Running R on Linux systems#
Linux allows us to run specific versions of R, but may also pose particular challenges when it comes to installing packages.
BioHPC specific
See R notes for BioHPC.
Specific versions of R#
You may either need to use module or docker to run specific versions of R. Both can work on BioHPC.
BioHPC specific
Use module avail to see which versions of R are available. Use module load R/4.2.1-r9 to load a specific version.
Installing packages#
R Packages Through CRAN#
R on Linux will usually install packages from CRAN, and compile from source. This may be feasible to circumvent by using Package Archives, and defining the specific operating system you are using.
BioHPC specific
BioHPC uses Rocky Linux 9.
This is the default for rocker/ provided Docker images.
R Packages through Conda#
On BioHPC, installing packages through R can fail, with errors such as
----------------------------- ANTICONF -------------------------------
Configuration failed to find libgit2 library. Try installing:
* brew: libgit2 (MacOS)
* deb: libgit2-dev (Debian, Ubuntu, etc)
* rpm: libgit2-devel (Fedora, CentOS, RHEL)

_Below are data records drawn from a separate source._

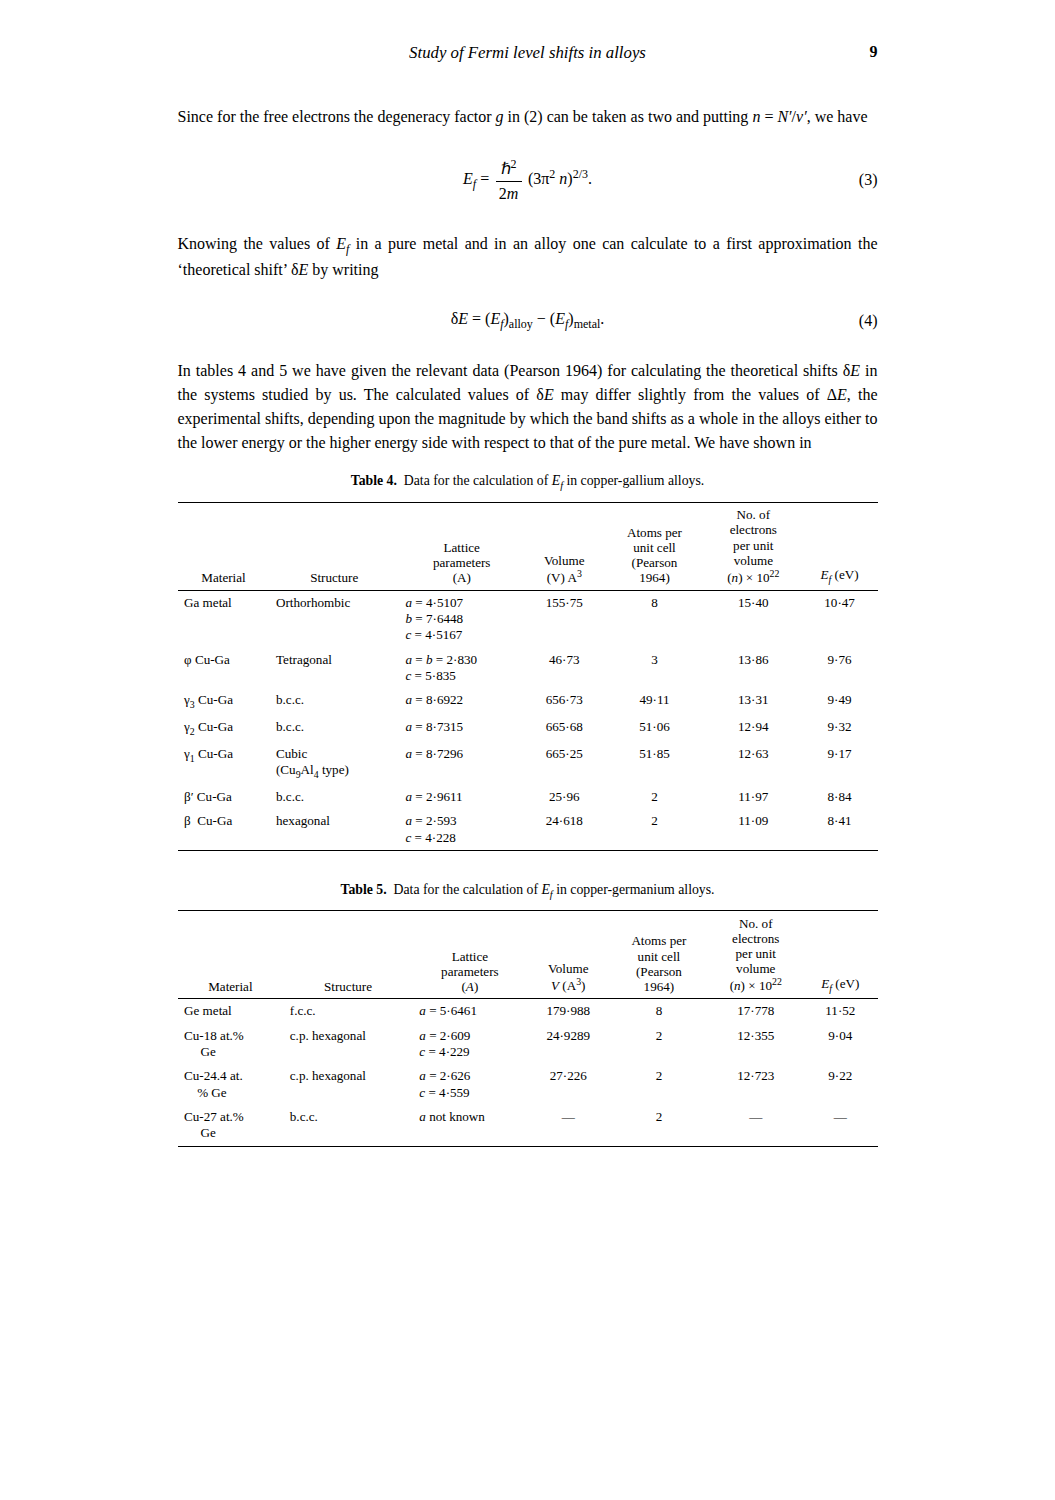Study of Fermi level shifts in alloys 9
Since for the free electrons the degeneracy factor g in (2) can be taken as two and putting n = N′/v′, we have
Ef = ℏ22m (3π2 n)2/3. (3)
Knowing the values of Ef in a pure metal and in an alloy one can calculate to a first approximation the ‘theoretical shift’ δE by writing
δE = (Ef)alloy − (Ef)metal. (4)
In tables 4 and 5 we have given the relevant data (Pearson 1964) for calculating the theoretical shifts δE in the systems studied by us. The calculated values of δE may differ slightly from the values of ΔE, the experimental shifts, depending upon the magnitude by which the band shifts as a whole in the alloys either to the lower energy or the higher energy side with respect to that of the pure metal. We have shown in
Table 4. Data for the calculation of E f in copper-gallium alloys.
| Material | Structure | Lattice parameters (A) | Volume (V) A 3 | Atoms per unit cell (Pearson 1964) | No. of electrons per unit volume ( n ) × 10 22 | E f (eV) |
| --- | --- | --- | --- | --- | --- | --- |
| Ga metal | Orthorhombic | a = 4·5107 b = 7·6448 c = 4·5167 | 155·75 | 8 | 15·40 | 10·47 |
| φ Cu-Ga | Tetragonal | a = b = 2·830 c = 5·835 | 46·73 | 3 | 13·86 | 9·76 |
| γ 3 Cu-Ga | b.c.c. | a = 8·6922 | 656·73 | 49·11 | 13·31 | 9·49 |
| γ 2 Cu-Ga | b.c.c. | a = 8·7315 | 665·68 | 51·06 | 12·94 | 9·32 |
| γ 1 Cu-Ga | Cubic (Cu 9 Al 4 type) | a = 8·7296 | 665·25 | 51·85 | 12·63 | 9·17 |
| β′ Cu-Ga | b.c.c. | a = 2·9611 | 25·96 | 2 | 11·97 | 8·84 |
| β Cu-Ga | hexagonal | a = 2·593 c = 4·228 | 24·618 | 2 | 11·09 | 8·41 |
Table 5. Data for the calculation of E f in copper-germanium alloys.
| Material | Structure | Lattice parameters ( A ) | Volume V (A 3 ) | Atoms per unit cell (Pearson 1964) | No. of electrons per unit volume ( n ) × 10 22 | E f (eV) |
| --- | --- | --- | --- | --- | --- | --- |
| Ge metal | f.c.c. | a = 5·6461 | 179·988 | 8 | 17·778 | 11·52 |
| Cu-18 at.% Ge | c.p. hexagonal | a = 2·609 c = 4·229 | 24·9289 | 2 | 12·355 | 9·04 |
| Cu-24.4 at. % Ge | c.p. hexagonal | a = 2·626 c = 4·559 | 27·226 | 2 | 12·723 | 9·22 |
| Cu-27 at.% Ge | b.c.c. | a not known | — | 2 | — | — |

If libgit2 is already installed, check that 'pkg-config' is in your
PATH and PKG_CONFIG_PATH contains a libgit2.pc file. If pkg-config
is unavailable you can set INCLUDE_DIR and LIB_DIR manually via:
R CMD INSTALL --configure-vars='INCLUDE_DIR=... LIB_DIR=...'
-------------------------- [ERROR MESSAGE] ---------------------------
<stdin>:1:10: fatal error: git2.h: No such file or directory
compilation terminated.
----------------------------------------------------------------------
This occurs since libraries on BioHPC are often installed in directories which R does not expect. To solve this, we use conda. Conda handles dependencies of both R packages and other libraries. See installation details [here][https://biohpc.cornell.edu/lab/userguide.aspx?a=software&i=574#c]. To create a conda environment, run the command
conda env create --name <name> r-base=<version>
This creates a conda environment with the proper R version installed. After activating the environment, install R packages with the command
conda install conda-forge::r-tidyverse
R packages on conda often follow the format r-<package>. You can search for packages [here][https://anaconda.org/].
On Anaconda, R packages are often hosted by the R repository, and conda-forge. Packages from the R repository tend to be pickier about version compatibility than those from conda-forge.
Errors#
Package not available#
If you get
3: package ‘NameOfPackage’ is not available for this version of R
check
the package may have been obsoleted, and removed from CRAN. You may need to use Package Archives, or versioned installers:
install_version("mypackage", "1.15")
your version of R is too young (see above for specific versions)
your version of R is too old (see above for specific versions)
MRAN no longer available#
Some older packages may attempt to use MRAN - the “Microsoft R Application Network”. This was shut down on July 1, 2023 (see this notice).
Solution: Switch to Posit Package Manager (PPM).